What I haven't seen out of the Dart project, so far, is a description of what performance targets they're trying to meet, why they think that no set Javascript extensions (e.g., the "freeze" proposals for Harmony) would suffice to meet those targets, and why they think that any of this is relevant to people whose needs _are_ adequately met by Javascript as it stands.

1 comments

So your justification for Dart being unnecessary is that the Javascript interpreter built by the people who are building Dart is really fast (for a Javascript engine)?

Don't you think that building V8 (the engine inside Node) may have given them some very good insight into the upper bounds of Javascript performance and insight into ways to fix them?

If v8 is fast enough for anything that I might want to do with it, further performance improvements (as opposed to other changes) are not going to be really high on my wish list. That's why the performance case doesn't work for me.

Other people might have different tradeoffs, of course. Which is fine.
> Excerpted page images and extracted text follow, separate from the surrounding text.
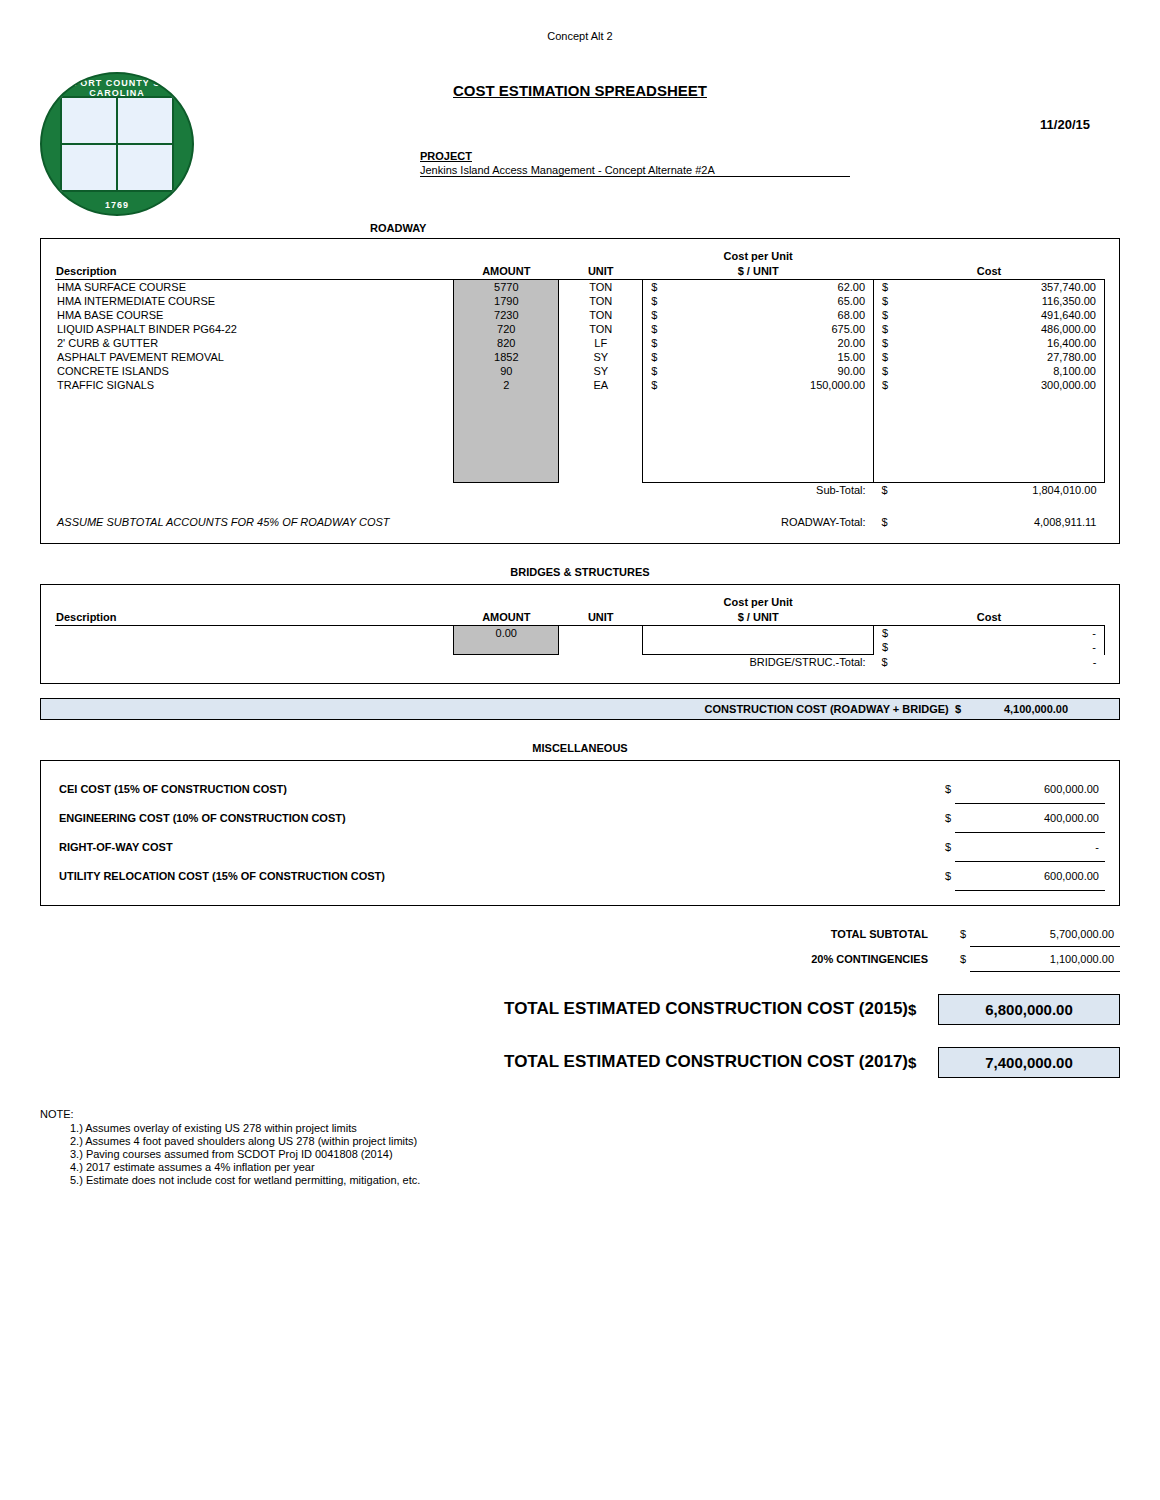Concept Alt 2
BEAUFORT COUNTY SOUTH CAROLINA
1769
COST ESTIMATION SPREADSHEET
11/20/15
PROJECT
Jenkins Island Access Management - Concept Alternate #2A
ROADWAY
| | | | Cost per Unit | |
| --- | --- | --- | --- | --- |
| Description | AMOUNT | UNIT | $ / UNIT | Cost |
| HMA SURFACE COURSE | 5770 | TON | $ 62.00 | $ 357,740.00 |
| HMA INTERMEDIATE COURSE | 1790 | TON | $ 65.00 | $ 116,350.00 |
| HMA BASE COURSE | 7230 | TON | $ 68.00 | $ 491,640.00 |
| LIQUID ASPHALT BINDER PG64-22 | 720 | TON | $ 675.00 | $ 486,000.00 |
| 2' CURB & GUTTER | 820 | LF | $ 20.00 | $ 16,400.00 |
| ASPHALT PAVEMENT REMOVAL | 1852 | SY | $ 15.00 | $ 27,780.00 |
| CONCRETE ISLANDS | 90 | SY | $ 90.00 | $ 8,100.00 |
| TRAFFIC SIGNALS | 2 | EA | $ 150,000.00 | $ 300,000.00 |
| | Sub-Total: | $ 1,804,010.00 |
| ASSUME SUBTOTAL ACCOUNTS FOR 45% OF ROADWAY COST | ROADWAY-Total: | $ 4,008,911.11 |
BRIDGES & STRUCTURES
| | | | Cost per Unit | |
| --- | --- | --- | --- | --- |
| Description | AMOUNT | UNIT | $ / UNIT | Cost |
| | 0.00 | | | $ - |
| | | | | $ - |
| | BRIDGE/STRUC.-Total: | $ - |
CONSTRUCTION COST (ROADWAY + BRIDGE) $4,100,000.00
MISCELLANEOUS
| CEI COST (15% OF CONSTRUCTION COST) | $ | 600,000.00 |
| ENGINEERING COST (10% OF CONSTRUCTION COST) | $ | 400,000.00 |
| RIGHT-OF-WAY COST | $ | - |
| UTILITY RELOCATION COST (15% OF CONSTRUCTION COST) | $ | 600,000.00 |
| TOTAL SUBTOTAL | $ | 5,700,000.00 |
| 20% CONTINGENCIES | $ | 1,100,000.00 |
TOTAL ESTIMATED CONSTRUCTION COST (2015)$6,800,000.00
TOTAL ESTIMATED CONSTRUCTION COST (2017)$7,400,000.00
NOTE:
1.) Assumes overlay of existing US 278 within project limits
2.) Assumes 4 foot paved shoulders along US 278 (within project limits)
3.) Paving courses assumed from SCDOT Proj ID 0041808 (2014)
4.) 2017 estimate assumes a 4% inflation per year
5.) Estimate does not include cost for wetland permitting, mitigation, etc.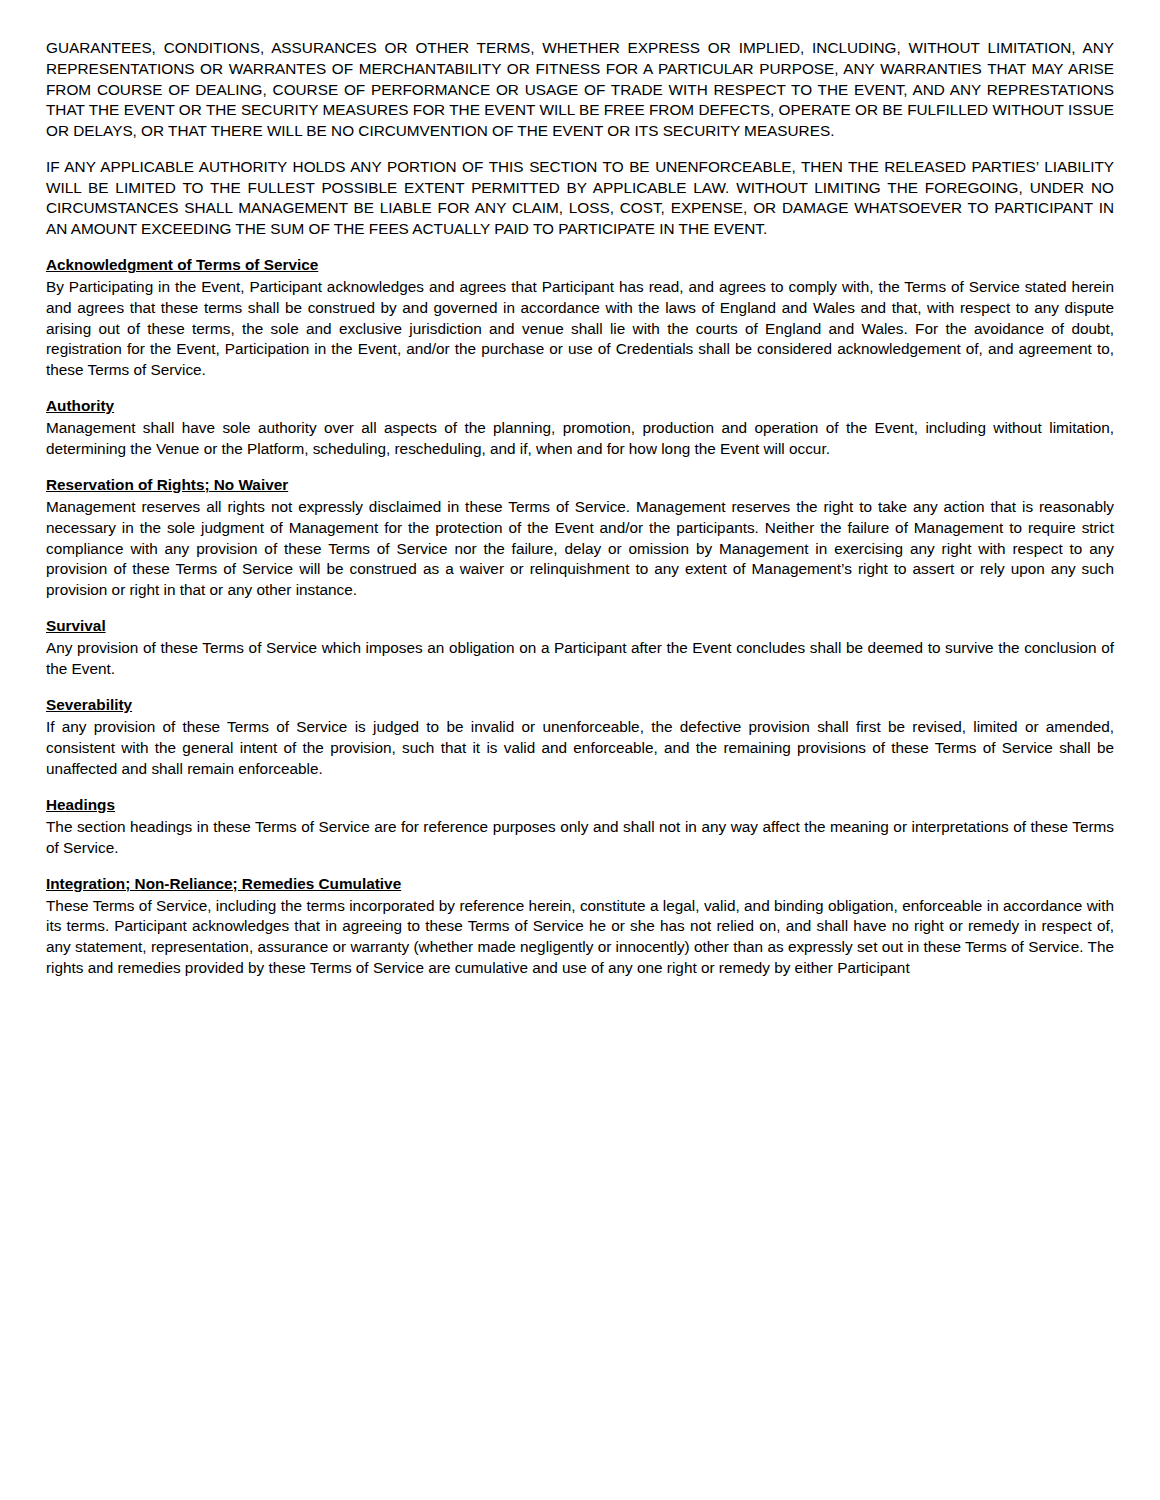Guarantees, conditions, assurances or other terms, whether express or implied, including, without limitation, any representations or warrantes of merchantability or fitness for a particular purpose, any warranties that may arise from course of dealing, course of performance or usage of trade with respect to the event, and any represtations that the event or the security measures for the event will be free from defects, operate or be fulfilled without issue or delays, or that there will be no circumvention of the event or its security measures.
If any applicable authority holds any portion of this section to be unenforceable, then the released parties’ liability will be limited to the fullest possible extent permitted by applicable law. Without limiting the foregoing, under no circumstances shall management be liable for any claim, loss, cost, expense, or damage whatsoever to participant in an amount exceeding the sum of the fees actually paid to participate in the event.
Acknowledgment of Terms of Service
By Participating in the Event, Participant acknowledges and agrees that Participant has read, and agrees to comply with, the Terms of Service stated herein and agrees that these terms shall be construed by and governed in accordance with the laws of England and Wales and that, with respect to any dispute arising out of these terms, the sole and exclusive jurisdiction and venue shall lie with the courts of England and Wales. For the avoidance of doubt, registration for the Event, Participation in the Event, and/or the purchase or use of Credentials shall be considered acknowledgement of, and agreement to, these Terms of Service.
Authority
Management shall have sole authority over all aspects of the planning, promotion, production and operation of the Event, including without limitation, determining the Venue or the Platform, scheduling, rescheduling, and if, when and for how long the Event will occur.
Reservation of Rights; No Waiver
Management reserves all rights not expressly disclaimed in these Terms of Service. Management reserves the right to take any action that is reasonably necessary in the sole judgment of Management for the protection of the Event and/or the participants. Neither the failure of Management to require strict compliance with any provision of these Terms of Service nor the failure, delay or omission by Management in exercising any right with respect to any provision of these Terms of Service will be construed as a waiver or relinquishment to any extent of Management’s right to assert or rely upon any such provision or right in that or any other instance.
Survival
Any provision of these Terms of Service which imposes an obligation on a Participant after the Event concludes shall be deemed to survive the conclusion of the Event.
Severability
If any provision of these Terms of Service is judged to be invalid or unenforceable, the defective provision shall first be revised, limited or amended, consistent with the general intent of the provision, such that it is valid and enforceable, and the remaining provisions of these Terms of Service shall be unaffected and shall remain enforceable.
Headings
The section headings in these Terms of Service are for reference purposes only and shall not in any way affect the meaning or interpretations of these Terms of Service.
Integration; Non-Reliance; Remedies Cumulative
These Terms of Service, including the terms incorporated by reference herein, constitute a legal, valid, and binding obligation, enforceable in accordance with its terms. Participant acknowledges that in agreeing to these Terms of Service he or she has not relied on, and shall have no right or remedy in respect of, any statement, representation, assurance or warranty (whether made negligently or innocently) other than as expressly set out in these Terms of Service. The rights and remedies provided by these Terms of Service are cumulative and use of any one right or remedy by either Participant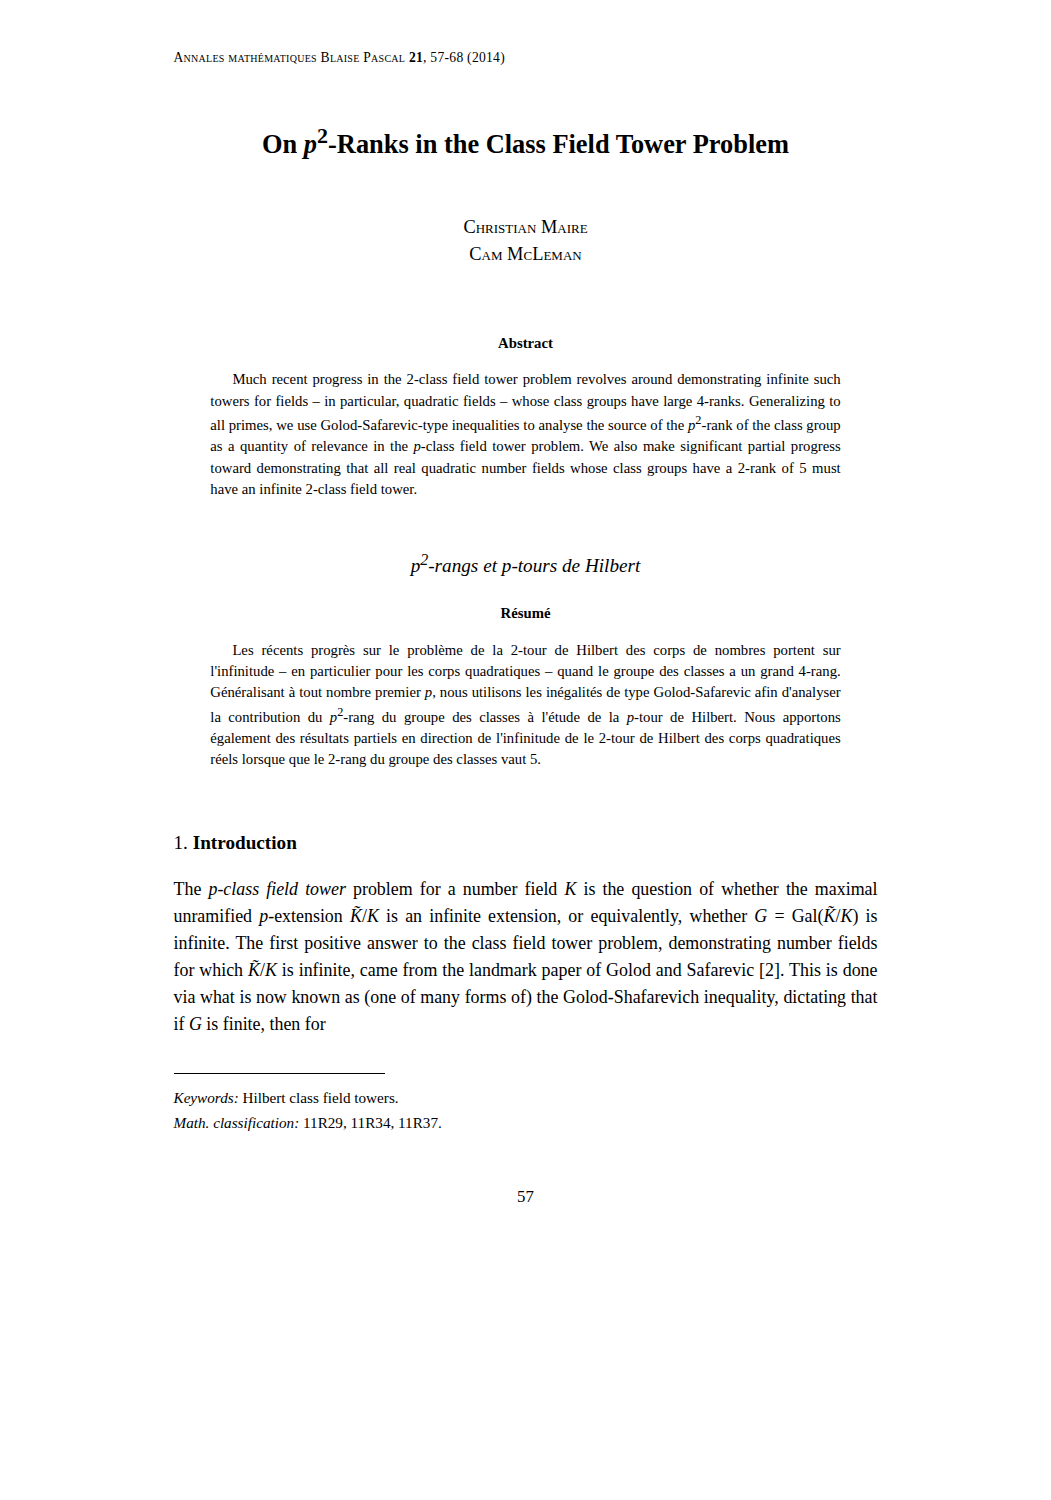Annales mathématiques Blaise Pascal 21, 57-68 (2014)
On p2-Ranks in the Class Field Tower Problem
Christian Maire
Cam McLeman
Abstract
Much recent progress in the 2-class field tower problem revolves around demonstrating infinite such towers for fields – in particular, quadratic fields – whose class groups have large 4-ranks. Generalizing to all primes, we use Golod-Safarevic-type inequalities to analyse the source of the p2-rank of the class group as a quantity of relevance in the p-class field tower problem. We also make significant partial progress toward demonstrating that all real quadratic number fields whose class groups have a 2-rank of 5 must have an infinite 2-class field tower.
p2-rangs et p-tours de Hilbert
Résumé
Les récents progrès sur le problème de la 2-tour de Hilbert des corps de nombres portent sur l'infinitude – en particulier pour les corps quadratiques – quand le groupe des classes a un grand 4-rang. Généralisant à tout nombre premier p, nous utilisons les inégalités de type Golod-Safarevic afin d'analyser la contribution du p2-rang du groupe des classes à l'étude de la p-tour de Hilbert. Nous apportons également des résultats partiels en direction de l'infinitude de le 2-tour de Hilbert des corps quadratiques réels lorsque que le 2-rang du groupe des classes vaut 5.
1. Introduction
The p-class field tower problem for a number field K is the question of whether the maximal unramified p-extension K̃/K is an infinite extension, or equivalently, whether G = Gal(K̃/K) is infinite. The first positive answer to the class field tower problem, demonstrating number fields for which K̃/K is infinite, came from the landmark paper of Golod and Safarevic [2]. This is done via what is now known as (one of many forms of) the Golod-Shafarevich inequality, dictating that if G is finite, then for
Keywords: Hilbert class field towers.
Math. classification: 11R29, 11R34, 11R37.
57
But nothing I've seen the Dart crew say yet explains in plain English who those people might be, and why the particular set of tradeoffs in Dart is better for them than either v8 or, say, some other language reduced to strongly typed bytecode for PNaCl.

They haven't reached them, that much is obvious since Lua is every bit as dynamic as Javascript and LuaJIT is orders of magnitude faster than V8.
The other browser vendors have built fast JavaScript engines as well, and they seem to think that Dart is unnecessary.